Executive summary
I ran an inverted-alpha paper-trading experiment to test whether inverting my live signals would produce net-positive P&L over 100 round-trips. The inverted-alpha book (Book 2) hit a 63% win rate — good enough to celebrate — but the per-trade average loss was six times larger than the per-trade win size. The shape of the P&L didn't match any thesis I had. After a few days of staring at the numbers, I traced the problem to a single missing keyword argument in the close-order routing path. One line of fix, and the per-round-trip cost on the inverted book dropped from about $0.29 to under $0.02 — roughly a 21x reduction in per-trade bleed. This post is the story of finding the bug, why it hid for three days, and the structural test I should have written up front.
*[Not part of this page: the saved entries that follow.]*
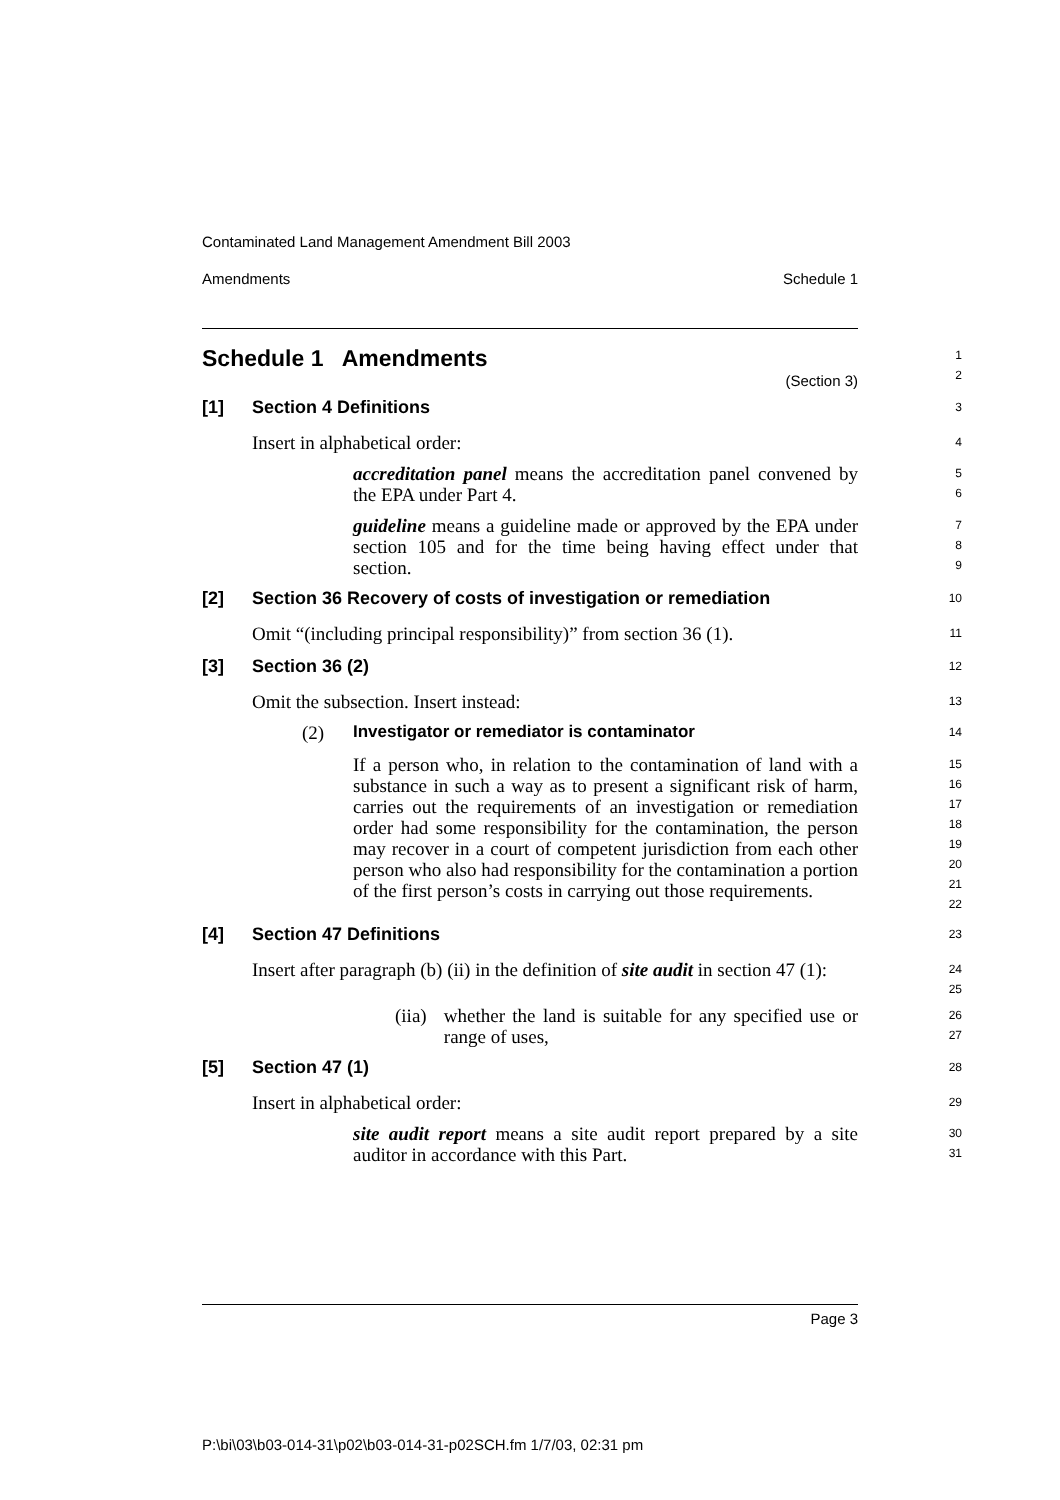Contaminated Land Management Amendment Bill 2003
Amendments Schedule 1
Schedule 1 Amendments
(Section 3)
1
2
[1] Section 4 Definitions
3
Insert in alphabetical order:
4
accreditation panel means the accreditation panel convened by the EPA under Part 4.
5
6
guideline means a guideline made or approved by the EPA under section 105 and for the time being having effect under that section.
7
8
9
[2] Section 36 Recovery of costs of investigation or remediation
10
Omit “(including principal responsibility)” from section 36 (1).
11
[3] Section 36 (2)
12
Omit the subsection. Insert instead:
13
(2) Investigator or remediator is contaminator
14
If a person who, in relation to the contamination of land with a substance in such a way as to present a significant risk of harm, carries out the requirements of an investigation or remediation order had some responsibility for the contamination, the person may recover in a court of competent jurisdiction from each other person who also had responsibility for the contamination a portion of the first person’s costs in carrying out those requirements.
15
16
17
18
19
20
21
22
[4] Section 47 Definitions
23
Insert after paragraph (b) (ii) in the definition of site audit in section 47 (1):
24
25
(iia)
whether the land is suitable for any specified use or range of uses,
26
27
[5] Section 47 (1)
28
Insert in alphabetical order:
29
site audit report means a site audit report prepared by a site auditor in accordance with this Part.
30
31
Page 3
P:\bi\03\b03-014-31\p02\b03-014-31-p02SCH.fm 1/7/03, 02:31 pm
The signal that didn't match any thesis
A quick refresher on the inverted-alpha setup (I covered the original thesis in more detail in "The Inverted Control"). I run a multi-book paper-trading experiment on the same live signal source. Book 1 executes the signal as-is. Book 2 executes the inverted side of every signal — if Book 1 goes long, Book 2 goes short on the same symbol and size. The idea is simple: if my signal has negative edge on average, its inverse should have positive edge, less fees. Historical shadow analysis said the inversion would have produced roughly +$40 on 496 round-trips where Book 1 actually lost about $70. The live test was going to confirm or deny that in new market conditions.
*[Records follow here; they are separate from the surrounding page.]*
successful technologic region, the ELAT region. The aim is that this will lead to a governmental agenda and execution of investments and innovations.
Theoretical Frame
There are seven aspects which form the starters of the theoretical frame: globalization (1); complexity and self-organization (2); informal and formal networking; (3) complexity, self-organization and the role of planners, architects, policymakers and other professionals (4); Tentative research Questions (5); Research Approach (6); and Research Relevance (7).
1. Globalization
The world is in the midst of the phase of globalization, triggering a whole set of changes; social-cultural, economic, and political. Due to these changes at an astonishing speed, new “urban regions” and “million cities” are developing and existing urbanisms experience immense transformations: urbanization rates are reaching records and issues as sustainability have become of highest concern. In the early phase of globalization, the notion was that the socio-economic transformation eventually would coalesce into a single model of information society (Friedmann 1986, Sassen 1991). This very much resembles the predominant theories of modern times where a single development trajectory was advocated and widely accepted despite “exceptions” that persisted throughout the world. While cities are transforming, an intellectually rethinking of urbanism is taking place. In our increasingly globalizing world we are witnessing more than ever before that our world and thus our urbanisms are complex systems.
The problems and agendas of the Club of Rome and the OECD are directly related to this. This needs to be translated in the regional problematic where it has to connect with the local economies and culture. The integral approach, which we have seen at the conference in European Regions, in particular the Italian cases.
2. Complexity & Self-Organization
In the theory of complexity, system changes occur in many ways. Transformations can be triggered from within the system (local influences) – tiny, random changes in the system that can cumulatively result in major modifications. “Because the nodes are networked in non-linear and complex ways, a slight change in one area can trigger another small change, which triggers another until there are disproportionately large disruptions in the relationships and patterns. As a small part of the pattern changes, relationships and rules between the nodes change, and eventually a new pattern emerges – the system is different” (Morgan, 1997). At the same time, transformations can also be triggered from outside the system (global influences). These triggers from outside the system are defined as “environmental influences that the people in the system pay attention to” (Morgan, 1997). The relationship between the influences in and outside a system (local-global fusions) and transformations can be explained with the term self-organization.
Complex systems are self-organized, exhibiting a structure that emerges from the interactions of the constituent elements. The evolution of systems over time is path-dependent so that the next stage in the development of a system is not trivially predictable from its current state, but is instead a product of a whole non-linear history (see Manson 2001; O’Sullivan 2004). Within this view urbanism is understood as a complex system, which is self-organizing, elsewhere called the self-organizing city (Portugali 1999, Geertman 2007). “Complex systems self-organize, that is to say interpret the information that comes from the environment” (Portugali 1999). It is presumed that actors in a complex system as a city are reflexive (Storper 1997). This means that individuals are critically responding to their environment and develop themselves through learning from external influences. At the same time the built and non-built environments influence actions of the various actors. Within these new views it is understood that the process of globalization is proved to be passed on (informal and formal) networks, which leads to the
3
Two days in, Book 2 looked weird. The win rate was sitting around 63% — higher than Book 1's 34%, which is what you'd expect if the inversion thesis held. But the net P&L on Book 2 was already deeply negative, with an average per-round-trip loss three times worse than Book 1. The shape didn't make sense: a book that wins 63% of the time shouldn't bleed faster than one that wins 34% of the time unless the losing trades are massively larger than the winning trades. And they were. The average win was small and the average loss was huge. The R-multiple on Book 2 was roughly inverted from what the mirror design implied.
What I initially suspected
My first hypothesis was that the inversion thesis was just wrong in the current regime. Maybe the market had shifted from trending to mean-reverting, and the signal that had been losing in trend mode was now correct in the new regime — which would make its inverse wrong. That's an honest failure mode, and if that's what was happening, I needed to kill the test early.
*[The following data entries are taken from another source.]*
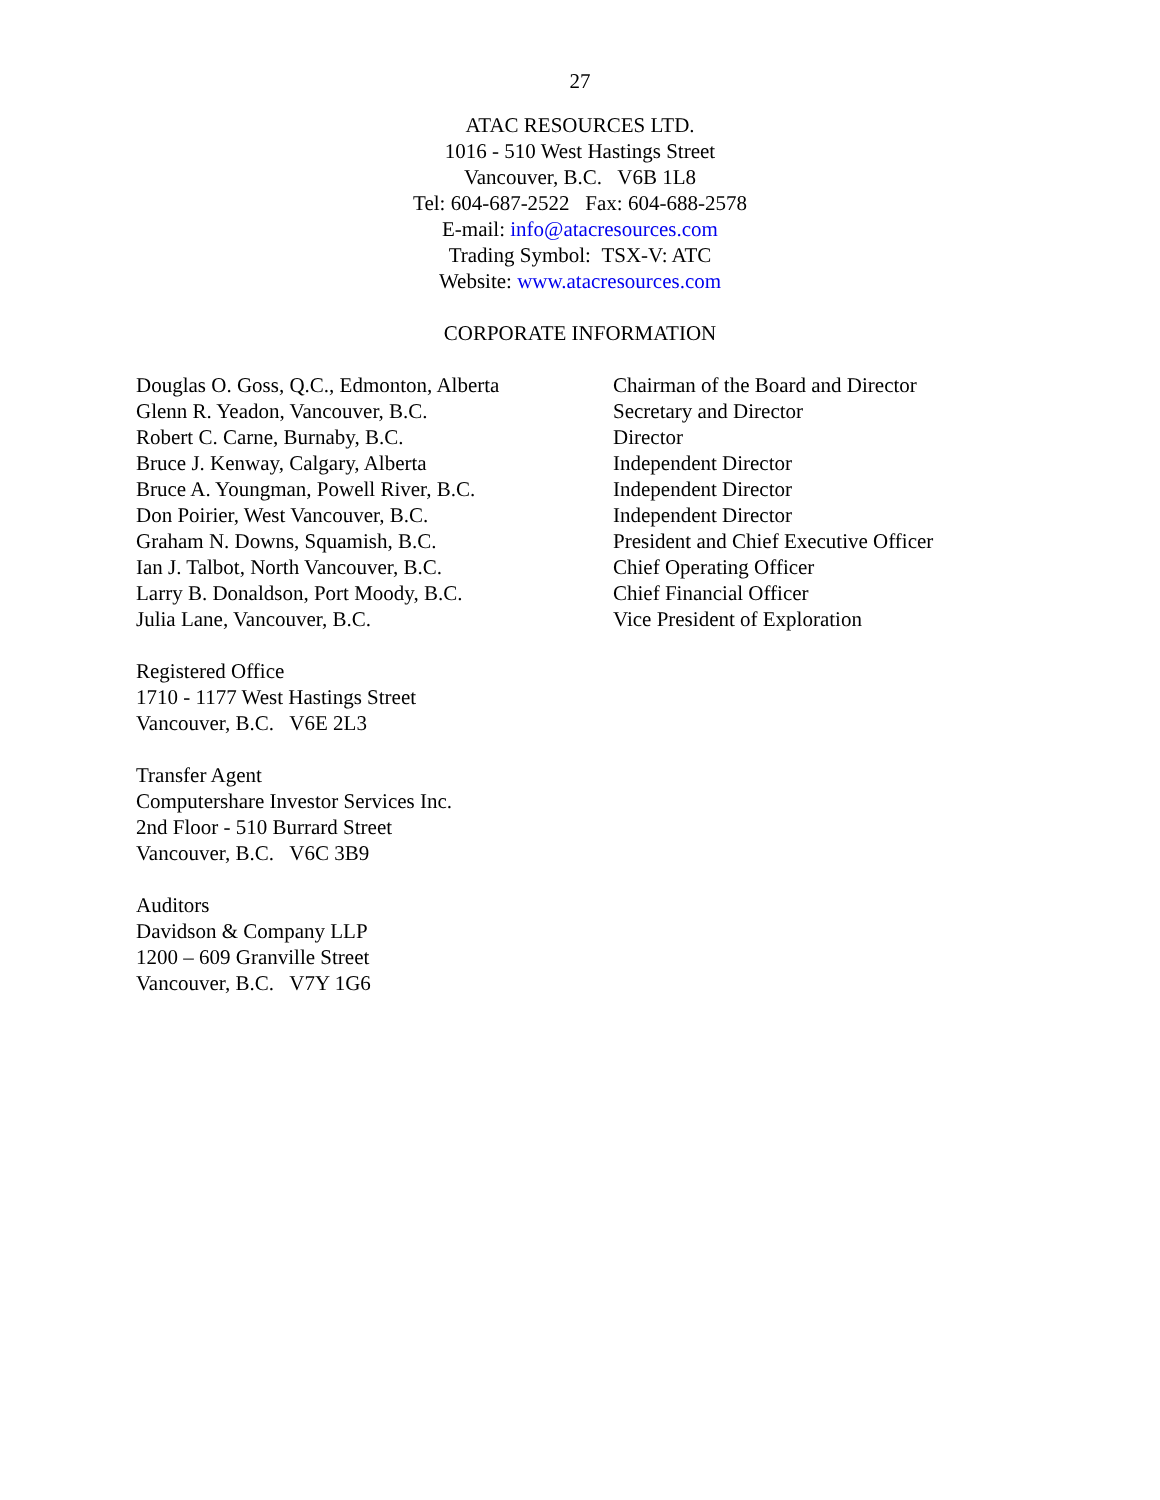27
ATAC RESOURCES LTD.
1016 - 510 West Hastings Street
Vancouver, B.C. V6B 1L8
Tel: 604-687-2522 Fax: 604-688-2578
E-mail: info@atacresources.com
Trading Symbol: TSX-V: ATC
Website: www.atacresources.com
CORPORATE INFORMATION
| Douglas O. Goss, Q.C., Edmonton, Alberta | Chairman of the Board and Director |
| Glenn R. Yeadon, Vancouver, B.C. | Secretary and Director |
| Robert C. Carne, Burnaby, B.C. | Director |
| Bruce J. Kenway, Calgary, Alberta | Independent Director |
| Bruce A. Youngman, Powell River, B.C. | Independent Director |
| Don Poirier, West Vancouver, B.C. | Independent Director |
| Graham N. Downs, Squamish, B.C. | President and Chief Executive Officer |
| Ian J. Talbot, North Vancouver, B.C. | Chief Operating Officer |
| Larry B. Donaldson, Port Moody, B.C. | Chief Financial Officer |
| Julia Lane, Vancouver, B.C. | Vice President of Exploration |
Registered Office
1710 - 1177 West Hastings Street
Vancouver, B.C. V6E 2L3
Transfer Agent
Computershare Investor Services Inc.
2nd Floor - 510 Burrard Street
Vancouver, B.C. V6C 3B9
Auditors
Davidson & Company LLP
1200 – 609 Granville Street
Vancouver, B.C. V7Y 1G6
My second hypothesis was sample-size variance. Eighty round-trips is not a lot. A handful of asymmetric outliers can make the per-trade average look catastrophic before the law of large numbers smooths things out. I considered waiting for 200 round-trips before acting.
Neither hypothesis explained the specific R-multiple asymmetry. If the signal had flipped edge direction, the win rate should have dropped toward 50% or below, not landed at 63%. If it was pure variance, the wins and losses should have been roughly symmetric around the expected mean. What I was seeing — high win rate, small wins, large losses — is the mechanical signature of something clipping the wins and letting the losses run.
The trace that revealed it
I went into the logs. For each closed position on Book 2, I pulled the close-order record and checked which book the close actually hit. Every single one had routed to Book 1's ledger. Book 2's open positions existed. Book 2's trades showed up in the comparison snapshot. But Book 2's closes were landing on Book 1, which meant Book 2 positions were only closing when Book 1's mirror trade hit its own TP or SL — at Book 1's magnitudes, not Book 2's.
That's the asymmetry I was seeing. Book 2's take-profit threshold (set symmetrically with Book 1 for the experiment) never fired on its own positions. Book 2 closed when Book 1's signal exited — and since Book 2 is the inverse, Book 1's winning exits were Book 2's losing exits, at Book 1's take-profit magnitude. Meanwhile, Book 1's losing exits (at its smaller stop-loss magnitude) were Book 2's winning exits. Wins capped at small, losses running to large. The R-multiple wasn't mysteriously inverted; it was mechanically forced that way by a routing bug.
The root cause — one missing kwarg
Found it in the futures TP/SL monitor. The loop fetches all open positions across every book without a per-book filter (intentional — one loop watches the whole portfolio). For each position that trips its TP or SL threshold, it constructs a close-order and hands it to the execution engine:
# Before (the bug)
close_order = SimulatedOrder(
lane="futures", symbol=pos.symbol, action=close_action,
quantity=pos.quantity, price_vnd=live_price, leverage=pos.leverage,
note=f"Auto-close: {close_reason}",
)
close_result = await engine.execute_futures(close_order)
The monitor passes no book_id. Downstream, execute_futures defaults book_id=1 when the argument isn't provided. The close-execution query then filters the position table by that default book_id, looking for a Book 1 position matching this symbol to close. For a Book 2 position that needs to close, the query finds nothing that matches — Book 1 has no such position. The execution path returns cleanly with zero matches. No exception. No warning. Just a silent no-op.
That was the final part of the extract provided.